I’m obsessed. I can’t help it. I’m braising everything I can find. Last week short ribs, now the humble pork shoulder. Beware, there will be more – I’ll be bringing you braised recipes from now until next summer. I think a leg of lamb will be next. It’s only right, being I’m from New Zealand and all.
So, I don’t really cook that much pork. Well, if you don’t count bacon, I don’t cook that much pork. Bacon is in a food group all of its own. Bacon makes everything better. With pork, I have tried to roast it and grill it but it always comes out just okay. I’m not really interested in just okay, I aim for amazing. I like braising because I can’t mess it up and the result is always pretty much spectacular.
This is the perfect Sunday supper dish. I love Sunday suppers, everyone comes over and hangs out, totally casual and relaxed. I prefer to keep it super informal and to serve food that does not require me to be in the kitchen all day. This braised pork was amazing (I kinda impressed myself, all things considered), it had the perfect flavor and it melted in your mouth.This type of meal certainly fits that bill. Give this recipe a shot, it won’t disappoint.

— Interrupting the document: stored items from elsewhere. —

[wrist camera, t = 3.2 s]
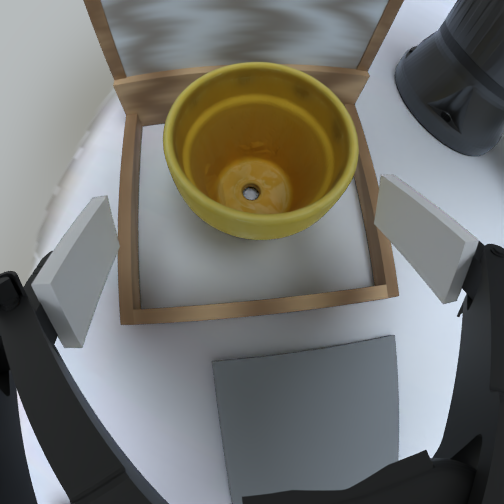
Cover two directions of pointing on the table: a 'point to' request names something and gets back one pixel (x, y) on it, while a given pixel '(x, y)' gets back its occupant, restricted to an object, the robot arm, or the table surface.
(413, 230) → the robot arm
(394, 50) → the table surface
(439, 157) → the table surface
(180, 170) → the plant pot
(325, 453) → the mat
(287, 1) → the cold frame
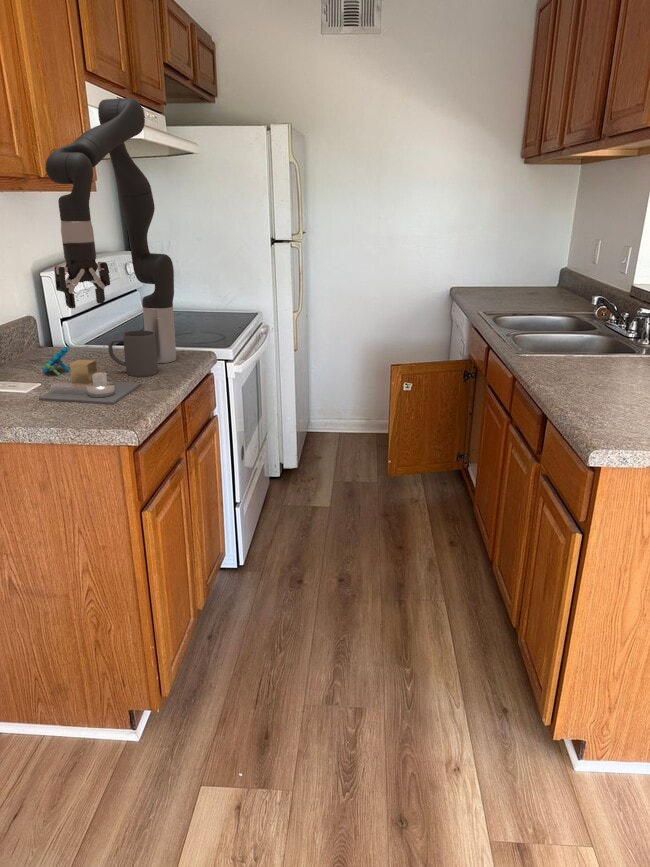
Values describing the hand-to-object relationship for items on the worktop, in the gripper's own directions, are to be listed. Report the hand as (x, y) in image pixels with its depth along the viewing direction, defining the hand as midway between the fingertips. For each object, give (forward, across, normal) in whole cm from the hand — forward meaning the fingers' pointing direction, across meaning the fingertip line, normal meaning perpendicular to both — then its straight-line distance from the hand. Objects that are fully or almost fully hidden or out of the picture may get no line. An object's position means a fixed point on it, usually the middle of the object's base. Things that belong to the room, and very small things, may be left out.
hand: (86, 305), depth 165 cm
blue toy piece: (+24, -5, -26) cm, 35 cm away
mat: (+23, +2, 0) cm, 23 cm away
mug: (+24, -18, -7) cm, 31 cm away
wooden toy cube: (+22, -1, -7) cm, 24 cm away
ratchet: (+22, +5, +1) cm, 23 cm away
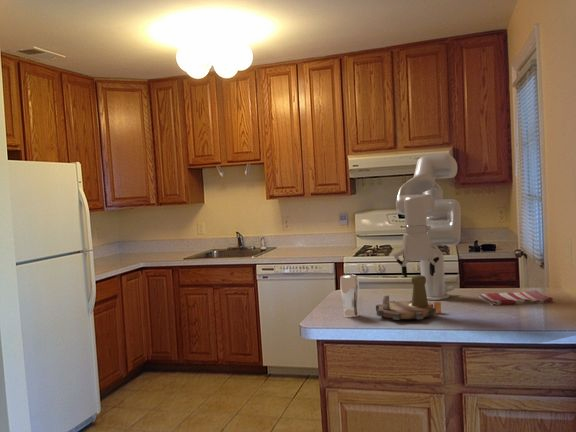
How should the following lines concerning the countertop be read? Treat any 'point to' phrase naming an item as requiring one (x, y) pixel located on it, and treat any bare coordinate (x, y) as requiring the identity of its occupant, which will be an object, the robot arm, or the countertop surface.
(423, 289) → the cork
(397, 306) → the sprocket wheel
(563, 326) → the countertop surface
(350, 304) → the beer glass
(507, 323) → the countertop surface
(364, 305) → the countertop surface
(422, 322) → the countertop surface
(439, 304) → the orange wooden block
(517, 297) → the dish towel
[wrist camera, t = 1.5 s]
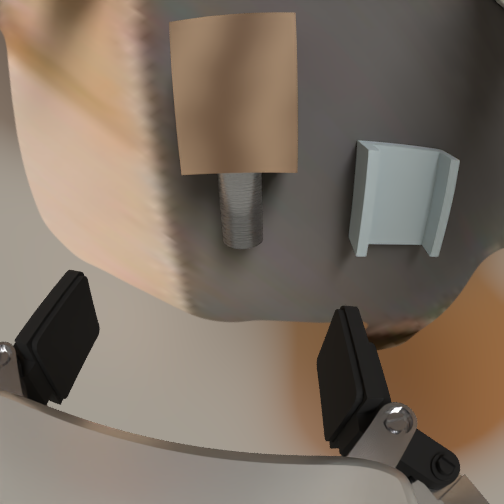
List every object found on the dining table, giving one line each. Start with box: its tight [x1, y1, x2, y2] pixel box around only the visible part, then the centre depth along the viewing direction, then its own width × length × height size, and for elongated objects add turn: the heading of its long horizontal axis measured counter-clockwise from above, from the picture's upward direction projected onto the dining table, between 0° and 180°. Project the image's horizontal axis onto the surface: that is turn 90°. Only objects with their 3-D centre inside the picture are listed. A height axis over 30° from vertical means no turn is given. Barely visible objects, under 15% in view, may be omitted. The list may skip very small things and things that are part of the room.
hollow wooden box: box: [169, 13, 298, 175], centre depth 21 cm, size 8×11×8 cm
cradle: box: [348, 140, 460, 257], centre depth 27 cm, size 9×10×4 cm
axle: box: [218, 173, 263, 249], centre depth 24 cm, size 17×4×4 cm, turn 2°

In my braised short rib post last week, I talked a lot about the importance of the meat being at room temperature and very dry. This ensures a great browned crust.
Brown the pork shoulder on all sides and set it aside.

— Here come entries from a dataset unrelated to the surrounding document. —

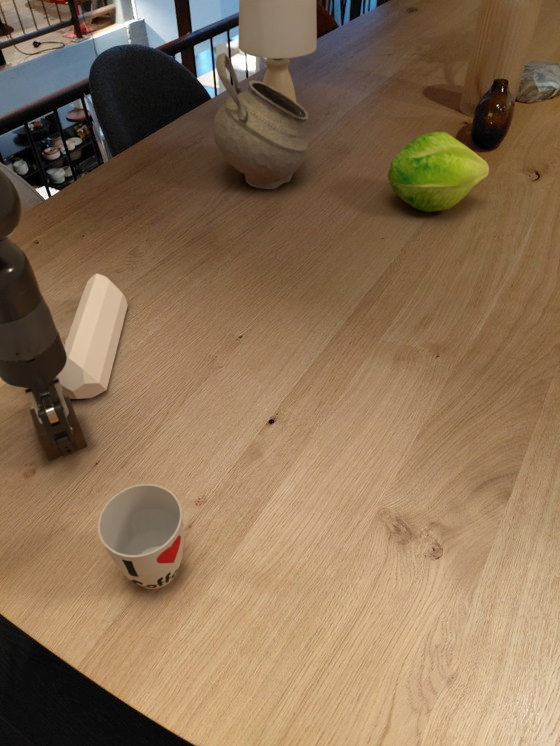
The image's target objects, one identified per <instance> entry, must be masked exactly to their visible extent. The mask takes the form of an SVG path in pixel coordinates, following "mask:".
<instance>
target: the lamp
mask: <svg viewBox="0 0 560 746" xmlns="http://www.w3.org/2000/svg"><path fill="white" fill-rule="evenodd" d="M317 17H318V16H317V0H238V49H239V51H240V52H242V53H243V54H246V55H248V56H253V57H256V58H261V59H263V58H264V59H265V61H264V63H265V65H266V66H267V69H266V71H265V73H264V76H263V79H262V82H263V83H265V84H266V85H267V86H272V87H273V88H275V89H277V90H278V91H280V92H281V93H283V94H284V95H286V96H288V97H289V98H291V99H293V100H295V101H296V102H297V96H296V91H295V86H294V82H293V79H292V76H291V73H290V71H289V68H288V67H289V65H290V64H291V60H290V59H294V58H300V57H301V58H302V57H304V56H308V55H311V54H313V53H315V52H316V51H317V48H318V29H317V28H318V26H317V25H318V23H317Z"/></svg>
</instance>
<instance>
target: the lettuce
mask: <svg viewBox="0 0 560 746" xmlns="http://www.w3.org/2000/svg"><path fill="white" fill-rule="evenodd" d="M489 174H490V167H489V164H488V163H487V161H486V160H484V159H483V158H482V157H481V156H479V155H478V154H477V153H476V152H474V151H473V150H472V149H470V148H469V147H468V146H467V145H465V144H464V143H462V142H461V141H459V140H458V139H457V138H455V137H453V136H452V135H450V134H449V133H448V132H446V131H432V132H429V133H423V134H421V135H420V136H418V137H416V138H414V139H412V140H411V141H410V142H409V143H407V144H406V145H405V146H403V147H402V148H401V149H400V150H399V152H398V153H397V154H396V155H395V156H394V158H393V159H392V161H391V163H390V167H389V170H388V173H387V179H388V183H389V184H390V186H391V188H392V191H393V192H394V193H395V194H396V195H397V196H398V197H399V198H400V199H401V200H402V201H403V202H405V203H406V204H408V205H410V206H411V207H413V208H414V209H416V210H418V211H419V210H420V211H423V212H425V213H432V212H439V211H445V210H447V211H448V210H449V209H451V208H453V207H454V206H455V205H456V204H458V203H459V202H461V201H462V200H463V199H464V198H465V197H466V196H467V195H468V194H470V193H469V192H471V190H472V189H473V187H475V186H476V185H477V184H479V183H480V182H482V181H483V180H484V179H486V178H487V177H488V176H489Z"/></svg>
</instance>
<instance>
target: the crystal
mask: <svg viewBox="0 0 560 746" xmlns="http://www.w3.org/2000/svg"><path fill="white" fill-rule="evenodd" d="M127 310H128V301H127V298H126V296H125V295H124V293H123V292H122V291H121V290H120V289H119V288H118V287H117V285H116V284H114V283H113V282H112V281H111V280H110V278H108V277H107V276H106V275H103V274H100V273H97V272H96V273H95V274H93V275H91V276H90V278H89V279H88V280H87V282H86V285H85V287H84V289H83V292H82V294H81V297H80V300H79V303H78V306H77V309H76V312H75V314H74V317H73V320H72V323H71V325H70V329H69V332H68V334H67V337H66V340H65V343H64V348H65V351H66V354H67V360H66V364H65V366H64V368H63V370H62V371H61V372H60V373H59V374H58V375H57V376H56V377H57V378H59V381H60V383H61V386H62V389H63V391H62V395H63V397H64V398H65V397H69V398H70V400H71V399H72V400H81V399H93V398H94V397H97V396H98V395H100V394H103V393H104V392H106V391H107V390H108V385H109V383H110V379H111V374H112V371H113V366H114V362H115V359H116V354H117V350H118V345H119V343H120V338H121V334H122V331H123V325H124V322H125V319H126V314H127Z"/></svg>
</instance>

Add your mirepoix to the pan along with the flour. Cook until softened.
Deglaze with cider or apple juice, which ensures you get great flavor.
Add the pork back into the pot. Fill with stock until an inch or so of the pork is exposed. Cover with parchment paper and then the lid. Cook at 300 for 4 to 5 hours or until the meat is tender.

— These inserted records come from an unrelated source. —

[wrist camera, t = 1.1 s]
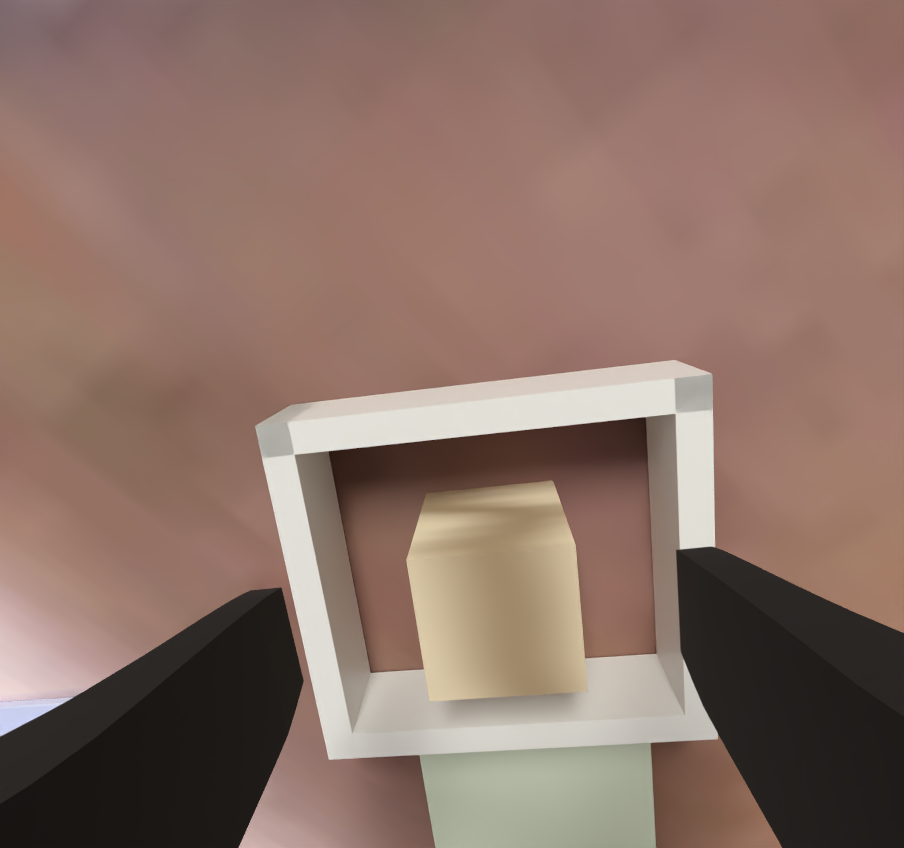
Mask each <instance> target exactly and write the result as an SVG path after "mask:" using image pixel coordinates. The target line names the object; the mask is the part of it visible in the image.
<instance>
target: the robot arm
mask: <svg viewBox="0 0 904 848" xmlns="http://www.w3.org/2000/svg"><path fill="white" fill-rule="evenodd" d="M676 562H677V584H678V606H679V627H680V649H681V654H682V656H683V659H684V661H685V664H686V666H687V669H688V671H689V674H690V676H691V679H692V681H693V684H694V686H695V688H696V691H697V693H698V695H699V698H700V700H701V702H702V705H703V707H704V709H705V711H706V713H707V714H708V716H709V718H710V720H711V722H712V724H713V725H714V727H715V729H716V731H717V732H718V734H719V736H720V738H721V740H722V741H723V743H724V745H725V747H726V749H727V750H728V752H729V754H730V756H731V758H732V759H733V761H734V763H735V765H736V766H737V768H738V770H739V772H740V773H741V775H742V777H743V779H744V780H745V782H746V784H747V786H748V788H749V789H750V791H751V793H752V795H753V796H754V798H755V800H756V802H757V803H758V805H759V807H760V809H761V811H762V812H763V814H764V816H765V818H766V819H767V821H768V823H769V825H770V826H771V828H772V830H773V832H774V834H775V835H776V837H777V839H778V841H779V842H780V844H781V846H782V848H904V633H902V632H900V631H897V630H895V629H893V628H890V627H888V626H885V625H883V624H881V623H878V622H876V621H874V620H871V619H869V618H866V617H864V616H862V615H859V614H857V613H855V612H852V611H850V610H848V609H846V608H843V607H841V606H839V605H837V604H835V603H832V602H830V601H828V600H826V599H824V598H821V597H819V596H817V595H815V594H813V593H811V592H809V591H807V590H804V589H802V588H800V587H798V586H796V585H794V584H792V583H790V582H788V581H786V580H784V579H782V578H780V577H778V576H775V575H773V574H771V573H769V572H767V571H765V570H763V569H761V568H759V567H757V566H755V565H753V564H751V563H749V562H747V561H745V560H743V559H741V558H738V557H736V556H734V555H732V554H730V553H728V552H725V551H723V550H720V549H718V548H715V547H712V546H711V547H700V548H690V549H679V550H676ZM302 685H303V677H302V673H301V668H300V664H299V660H298V656H297V652H296V647H295V643H294V639H293V635H292V630H291V626H290V622H289V618H288V613H287V609H286V605H285V601H284V597H283V592H282V588H272V589H261V590H251V591H249V592H246V593H244V594H242V595H240V596H238V597H237V598H235V599H233V600H231V601H229V602H228V603H226V604H224V605H223V606H221V607H219V608H218V609H216V610H215V611H213V612H211V613H210V614H208V615H207V616H205V617H203V618H202V619H200V620H199V621H197V622H196V623H194V624H192V625H191V626H189V627H188V628H186V629H185V630H183V631H181V632H180V633H178V634H177V635H175V636H174V637H172V638H171V639H169V640H167V641H166V642H164V643H163V644H161V645H160V646H158V647H156V648H155V649H153V650H152V651H150V652H149V653H147V654H145V655H144V656H142V657H140V658H139V659H137V660H135V661H134V662H132V663H131V664H129V665H127V666H126V667H124V668H122V669H121V670H119V671H117V672H116V673H114V674H112V675H111V676H109V677H107V678H106V679H104V680H102V681H101V682H99V683H97V684H96V685H94V686H92V687H91V688H89V689H87V690H86V691H84V692H82V693H81V694H79V695H77V696H75V697H68V698H53V699H38V700H23V701H8V702H0V848H238V847H239V845H240V843H241V841H242V838H243V836H244V834H245V832H246V829H247V827H248V825H249V823H250V820H251V818H252V816H253V814H254V811H255V809H256V807H257V805H258V802H259V800H260V798H261V796H262V793H263V791H264V789H265V787H266V785H267V782H268V780H269V778H270V775H271V773H272V771H273V768H274V766H275V764H276V762H277V759H278V757H279V755H280V752H281V750H282V748H283V745H284V743H285V740H286V738H287V736H288V733H289V729H290V726H291V723H292V720H293V717H294V713H295V710H296V707H297V703H298V699H299V696H300V692H301V689H302Z"/></svg>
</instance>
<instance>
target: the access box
mask: <svg viewBox="0 0 904 848" xmlns="http://www.w3.org/2000/svg"><path fill="white" fill-rule="evenodd" d="M641 417H646V431H647V454H648V476H649V498H650V520H651V543H652V565H653V587H654V610H655V632H656V654H645V655H630V656H615V657H600V658H586V659H585V666H586V678H587V691H588V692H572V693H557V694H541V695H525V696H509V697H493V698H477V699H461V700H445V701H429V695H428V689H427V683H426V677H425V671H424V669H422V670H408V671H393V672H378V673H371V672H370V666H369V661H368V656H367V651H366V645H365V640H364V635H363V630H362V624H361V619H360V614H359V609H358V604H357V598H356V593H355V588H354V583H353V577H352V572H351V567H350V562H349V556H348V551H347V546H346V541H345V535H344V530H343V525H342V520H341V514H340V509H339V504H338V499H337V493H336V488H335V483H334V478H333V472H332V467H331V462H330V457H329V452H328V451H334V450H343V449H353V448H362V447H371V446H381V445H390V444H399V443H408V442H418V441H427V440H436V439H446V438H455V437H464V436H473V435H483V434H492V433H501V432H511V431H520V430H529V429H539V428H548V427H557V426H566V425H576V424H585V423H594V422H604V421H613V420H622V419H631V418H641ZM255 428H256V433H257V437H258V442H259V446H260V451H261V455H262V460H263V464H264V469H265V473H266V478H267V482H268V487H269V491H270V496H271V500H272V505H273V509H274V514H275V518H276V523H277V527H278V532H279V536H280V541H281V545H282V550H283V554H284V559H285V563H286V568H287V572H288V577H289V581H290V586H291V590H292V595H293V599H294V604H295V608H296V613H297V617H298V622H299V626H300V631H301V635H302V640H303V644H304V649H305V653H306V658H307V662H308V667H309V672H310V676H311V681H312V685H313V690H314V694H315V699H316V703H317V708H318V712H319V717H320V721H321V726H322V730H323V735H324V739H325V744H326V748H327V753H328V757H329V760H331V759H350V758H369V757H388V756H407V755H426V754H445V753H464V752H483V751H502V750H521V749H541V748H560V747H579V746H598V745H617V744H636V743H655V742H674V741H693V740H712V739H718V732H717V731H716V729H715V727H714V725H713V724H712V722H711V720H710V718H709V716H708V714H707V713H706V711H705V709H704V707H703V705H702V702H701V700H700V698H699V695H698V693H697V691H696V688H695V686H694V684H693V681H692V679H691V676H690V674H689V671H688V669H687V666H686V664H685V661H684V659H683V656H682V654H681V649H680V627H679V606H678V584H677V562H676V550H679V549H690V548H700V547H711V546H712V547H715V522H714V453H713V385H712V374H711V373H708V372H706V371H703V370H700V369H698V368H695V367H692V366H689V365H687V364H684V363H681V362H679V361H676V360H671V361H662V362H654V363H645V364H637V365H628V366H619V367H611V368H602V369H594V370H585V371H577V372H568V373H559V374H551V375H542V376H534V377H525V378H517V379H508V380H499V381H491V382H482V383H474V384H465V385H457V386H448V387H439V388H431V389H422V390H414V391H405V392H397V393H388V394H379V395H371V396H362V397H354V398H345V399H337V400H328V401H319V402H311V403H302V404H294V405H290V406H288V407H287V408H285V409H283V410H281V411H280V412H278V413H276V414H275V415H273V416H271V417H270V418H268V419H266V420H264V421H263V422H261V423H259V424H258V425H256V426H255Z"/></svg>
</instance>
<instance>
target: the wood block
mask: <svg viewBox="0 0 904 848" xmlns="http://www.w3.org/2000/svg"><path fill="white" fill-rule="evenodd" d="M406 561H407V567H408V573H409V579H410V585H411V591H412V597H413V603H414V609H415V616H416V622H417V628H418V634H419V640H420V646H421V652H422V658H423V664H424V671H425V677H426V683H427V689H428V695H429V701H445V700H461V699H477V698H493V697H509V696H525V695H541V694H557V693H572V692H588V691H587V678H586V666H585V654H584V642H583V629H582V617H581V605H580V593H579V581H578V568H577V556H576V545H575V542H574V539H573V536H572V534H571V531H570V528H569V525H568V522H567V519H566V516H565V514H564V511H563V508H562V505H561V502H560V499H559V496H558V493H557V491H556V488H555V485H554V482H553V481H543V482H533V483H522V484H512V485H502V486H492V487H482V488H472V489H462V490H452V491H441V492H431V493H426V496H425V500H424V503H423V506H422V510H421V513H420V516H419V520H418V523H417V527H416V530H415V533H414V537H413V540H412V543H411V547H410V550H409V553H408V557H407V560H406Z"/></svg>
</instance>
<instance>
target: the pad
mask: <svg viewBox="0 0 904 848" xmlns="http://www.w3.org/2000/svg"><path fill="white" fill-rule="evenodd" d="M419 756H420V762H421V768H422V773H423V779H424V785H425V791H426V797H427V802H428V808H429V814H430V820H431V825H432V831H433V837H434V843H435V848H656V839H655V819H654V799H653V779H652V760H651V743H636V744H617V745H598V746H579V747H560V748H541V749H521V750H502V751H483V752H464V753H445V754H426V755H419Z"/></svg>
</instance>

Now a note on the roasted root vegetables. I don’t really have a recipe for these because they are so simple to make, I promise. All you need to do is pick your favorite root vegetables (I did parsnips, yams, fingerling potatoes and butternut squash), cut them up to be approximately the same size, toss them with a little bit of olive oil, salt and pepper and put them in the oven at 300 for 1 hour or until tender. That’s all. I promise.
A great dinner for a family or a crowd. Enjoy!
Braised Pork Shoulder
One 5-pound boneless pork shoulder roast, trimmed
Salt and pepper
2 tablespoons extra-virgin olive oil
1 onion, diced
3 ribs celery, diced
3 carrots, cut into thin rounds on the biase
3 cups apple cider or juice
2 cups chicken or veggetable stock
3 fresh sage leaves, whole
3 bay leaves, whole
3 tblsp flour
Heat the oven to 300 degrees.
Season the pork with salt and pepper. In a large, heavy skillet or dutch oven, heat the olive oil over medium heat. Add the pork roast and cook, turning, until browned, about 15 minutes. Remove and let rest on a platter.
Add the onion,celery, carrots and flour and cook until softened. Deglaze with the apple cider/juice. Arrange the pork on top and pour in the stock until about 1 inch of meat is exposed. Scatter the sage and bay leaves. Cover and cook on low heat until tender, about 4 – 5 hours
Transfer the pork to a cutting board and thickly slice. Skim the fat from the gravy. Serve the pork with the gravy.
what if you where to offer cooking classes? Once every two months or something, teaches us novicest…pretty please…and then we can drink wine!!!!
What do you do with the vegetables that cook with the meat? Do you discard those once the pork is done?